Ren helped me install the second layer of 12 gauge sheets to the bases. In the lovely “November in Colorado” wind – a 30 mph gust can sure make 150 pounds feel like 300. Yippee! Drilled and placed over 200 rivets over the course of three days.
Bitching aside, it’s that much closer to being done.
The Water and Power sculptures are (finally!) in their rightful places. I was a little too busy to get any good action shots, but I’ll see if I can’t find some and post ’em. In the meantime, check out my flickr photostream for more.
These things are really, really big. And blue. And yellow.
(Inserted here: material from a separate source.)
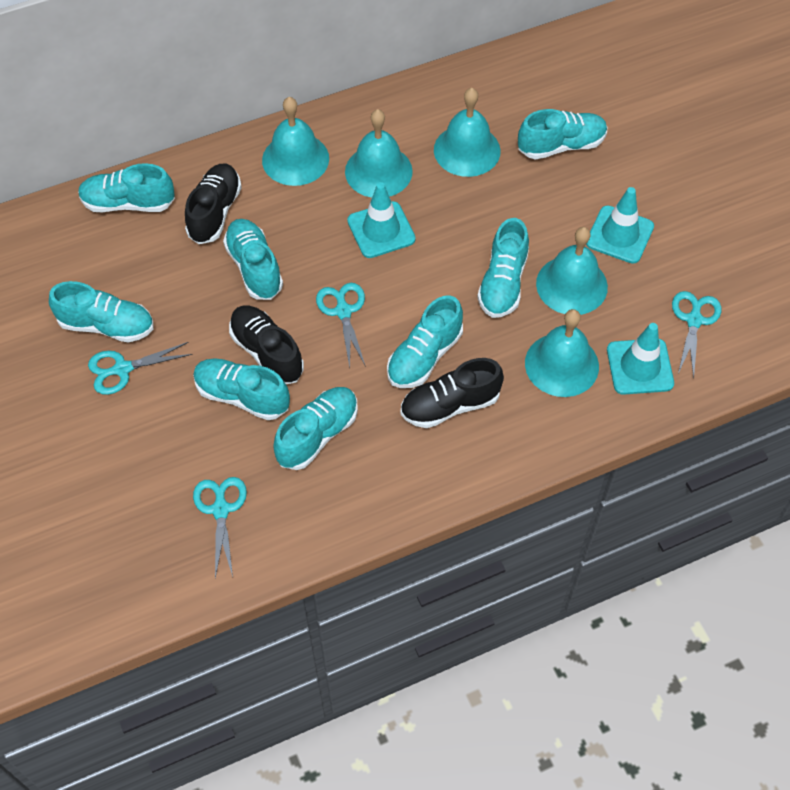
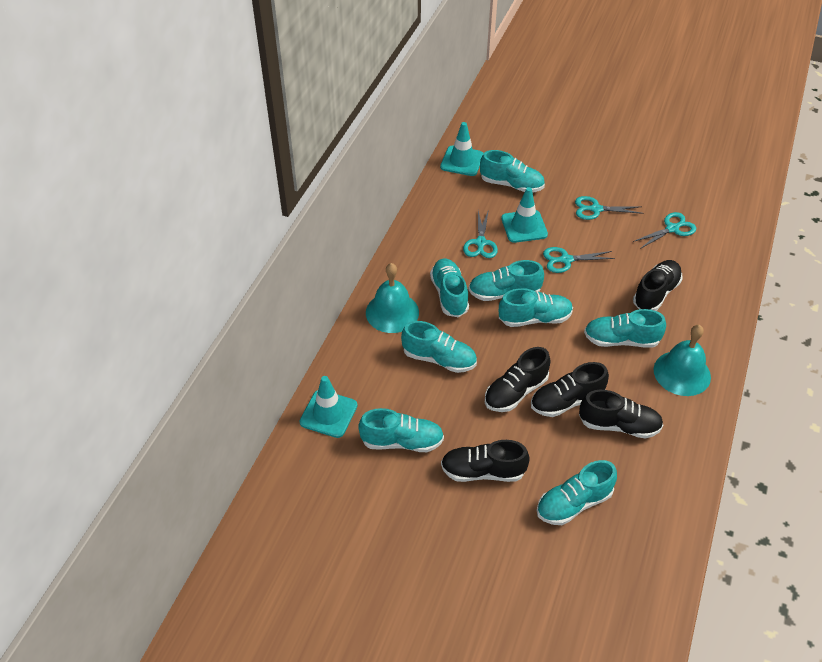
black shoe: 3 -> 5
turquoise bell: 5 -> 2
I intended to follow up on my previous post with a little info about my new computer and new software, but forming and pouring 30 cubic yards of concrete sorta stifles the urge to make blogginess. I’ve been having a blast, despite working my ass off, due mainly to getting a chance to work with my big brother Scott again. Couldn’t have done this one without him.
TD manufacturing in Greeley, Colorado prepping the “Water” piece for powder coating. Lloyd from Master Metal Works and I ran out to look it over and correct any flaws (I point out, Lloyd corrects). The metal looks really good. I’m excited that this project is finally starting to coalesce.
Making good progress now. The base portion has an extra layer of steel sheet attached to it – to set off the main sculptural form visually, and to allow for easy replacement in the event of damage. I drilled all the holes in the 3d model so their locations will be built right in to the cut sheet metal, plus it makes for easier documentation for the fabricators. (You can’t really make out the holes in this image, but there are 20 holes in the face we’re looking at here. Each penetrates through the outer gray layer, the yellow layer, and into the structural steel.)
I’m finally getting the virtual model of the Water & Power project squared away. Pictured above are the structural steel components that will hopefully hold the sculpture upright in the Colorado wind.